During my attempts to understand the fearsomely difficult Part III course “Introduction to Category Theory” by PT Johnstone, I came across the monadicity of the power-set functor \(\mathbf{Sets} \to \mathbf{Sets}\). The monad is given by the triple \((\mathbb{P}, \eta_A: A \to \mathbb{P}(A), \mu_A: \mathbb{PP}(A) \to \mathbb{P}(A))\), where \(\eta_A: a \mapsto { a }\), and \(\mu_A\) is the union operator. So \(\mu_A({ {1, 2 }, {3} }) = {1,2,3 }\).

It’s easy enough to check that this is a monad. We have a theorem saying that every monad has an associated “Eilenberg-Moore” category - the category of algebras over that monad. What, then, is the E-M category for this monad?

Recall: an algebra over the monad is a pair \((A, \alpha)\) where \(A\) is a set and \(\alpha: \mathbb{P}(A) \to A\), such that the following two diagrams commute. (That is, \(\alpha\) here is an operation which takes a collection of elements of \(A\), and returns an element of \(A\).)

Power-set monad algebra diagram

Aha! The second diagram says that the operation \(\alpha\) is “massively associative”: however we group up terms and successively apply \(\alpha\) to them, we’ll come up with the same answer. Mathematica calls this attribute “Flat“ness, when applied to finite sets only.

Moreover, it doesn’t matter what order we feed the elements in to \(\alpha\), since it works only on sets and not on ordered sets. So \(\alpha\) is effectively commutative. (Mathematica calls this “Orderless”.)

The first diagram says that \(\alpha\) applied to a singleton is just the contained element. Mathematica calls this attribute “OneIdentity”.

Finally, \(\alpha(a, a) = \alpha(a)\), because \(\alpha\) is implemented by looking at a set of inputs.

So what is an algebra over this monad? It’s a set equipped with an infinitarily-Flat, OneIdentity, commutative operation which ignores repeated arguments. If we forgot that “repeated arguments” requirement, we could use any finite set with any commutative monoid structure; the nonnegative reals with infinity, as a monoid, with addition; and so on. However, this way we’re reduced to monoids which have an operation such that \(a+a = a\). That’s not many monoids.
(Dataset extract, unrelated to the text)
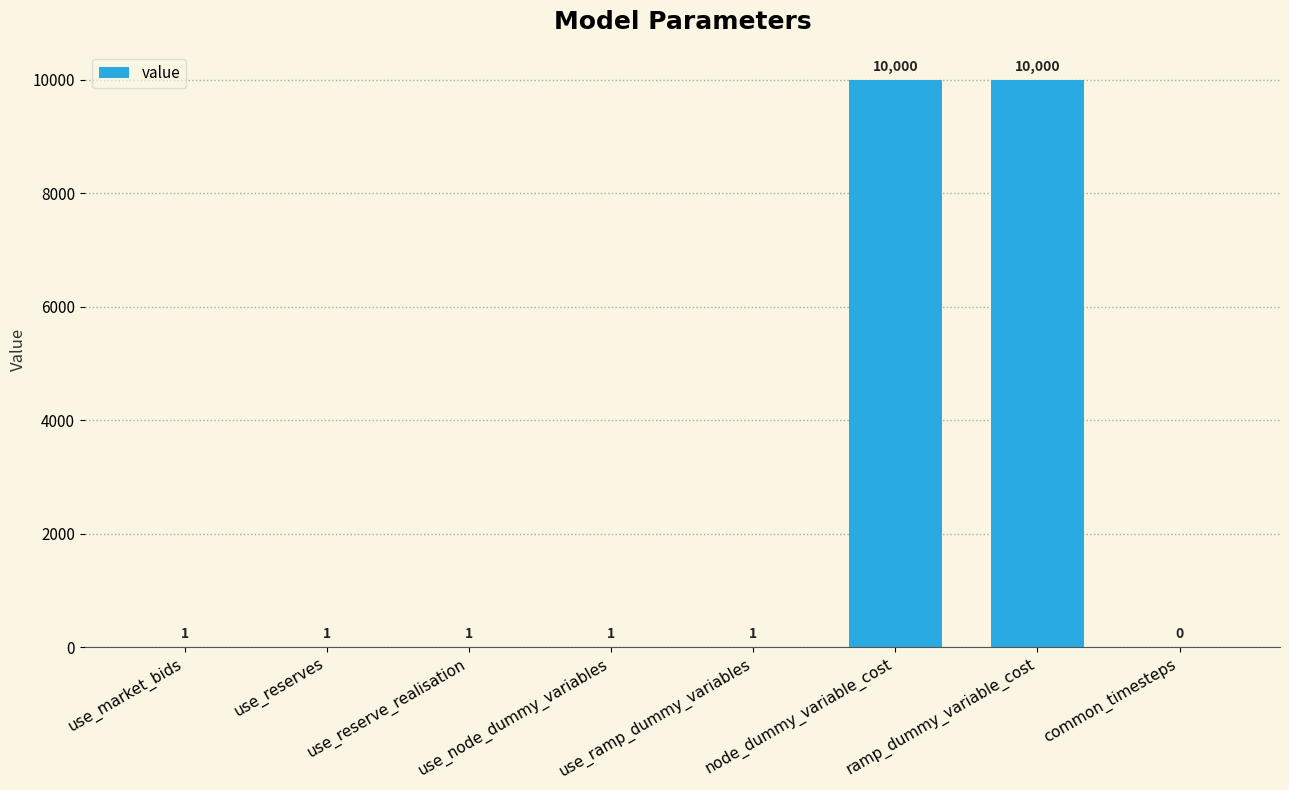

Does the chart contain stacked bars?

No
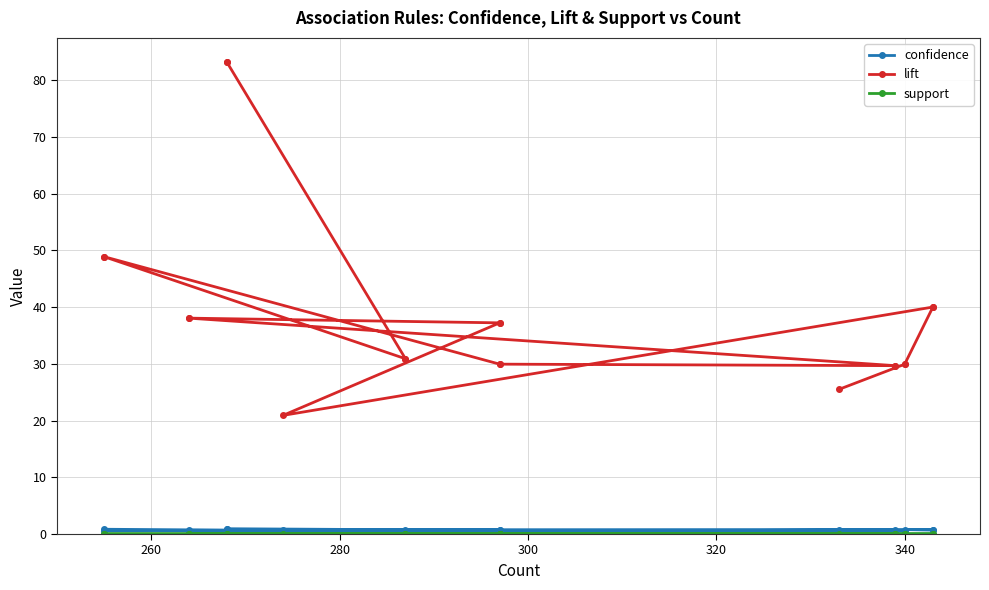

Does the chart display data point markers on the line(s)?

Yes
What operations do work this way? The Flatten-followed-by-Sort operation in Mathematica obeys this, if the underlying set \(A\) is a power-set of a well-ordered set. The union operation also works, if the underlying set is a complete poset - so the power-set example is subsumed in that.

Have we by some miracle got every algebra? If we have an arbitrary algebra \((A, \alpha)\), we want to define a complete poset which has \(\alpha\) acting as the union. So we need some ordering on \(A\); and if \(x \leq y\), we need \(\alpha({x, y}) = y\). That looks like a fair enough definition to me. It turns out that this definition just works.
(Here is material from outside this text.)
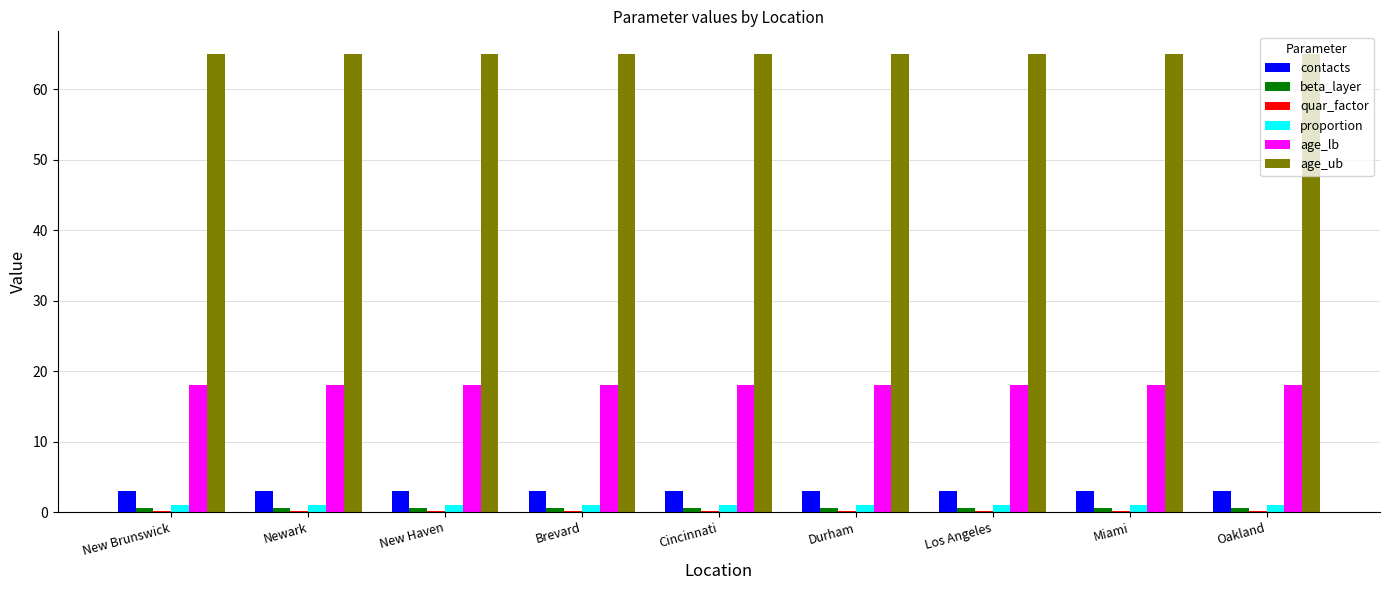

What is the maximum value shown in the chart?

65.0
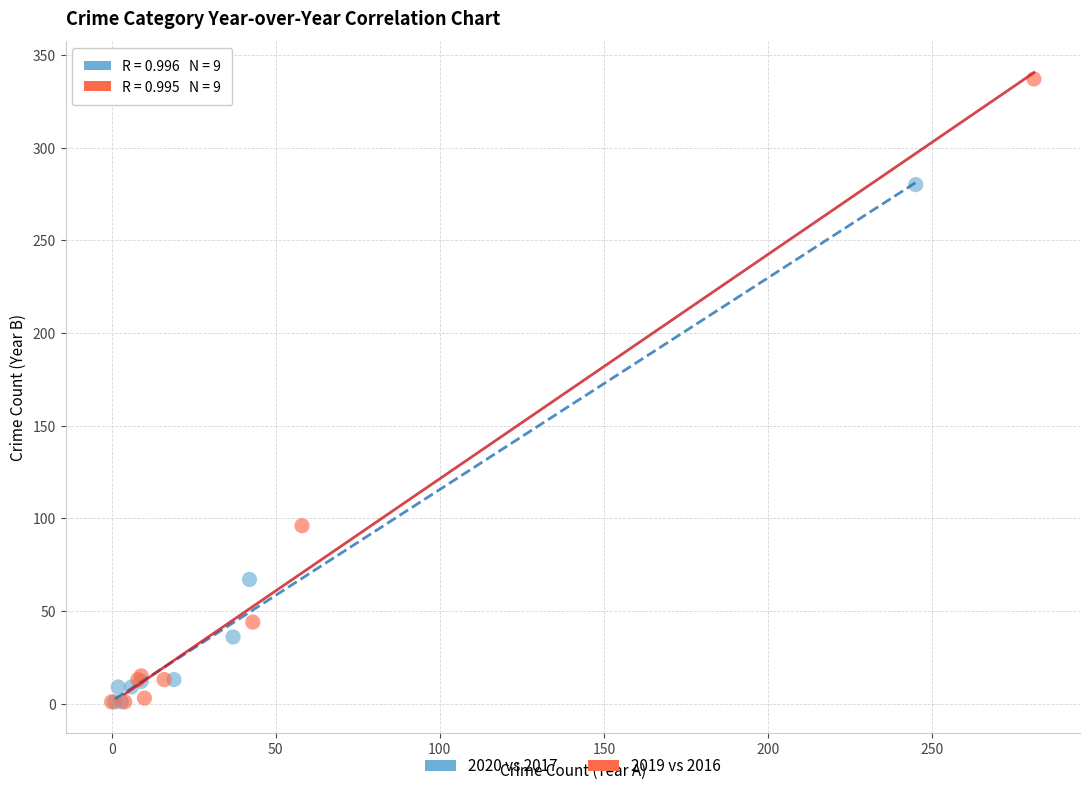

Which series contains the highest Y value?

2019 vs 2016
So the Eilenberg-Moore category of the covariant power-set functor is just the category of complete posets.

(Subsequently, I looked up the definition of “complete poset”, and it turns out I mean “complete lattice”. I’ve already identified the need for unions of all sets to exist, so this is just a terminology issue. A complete poset only has sups of directed sequences. A complete lattice has all sups.)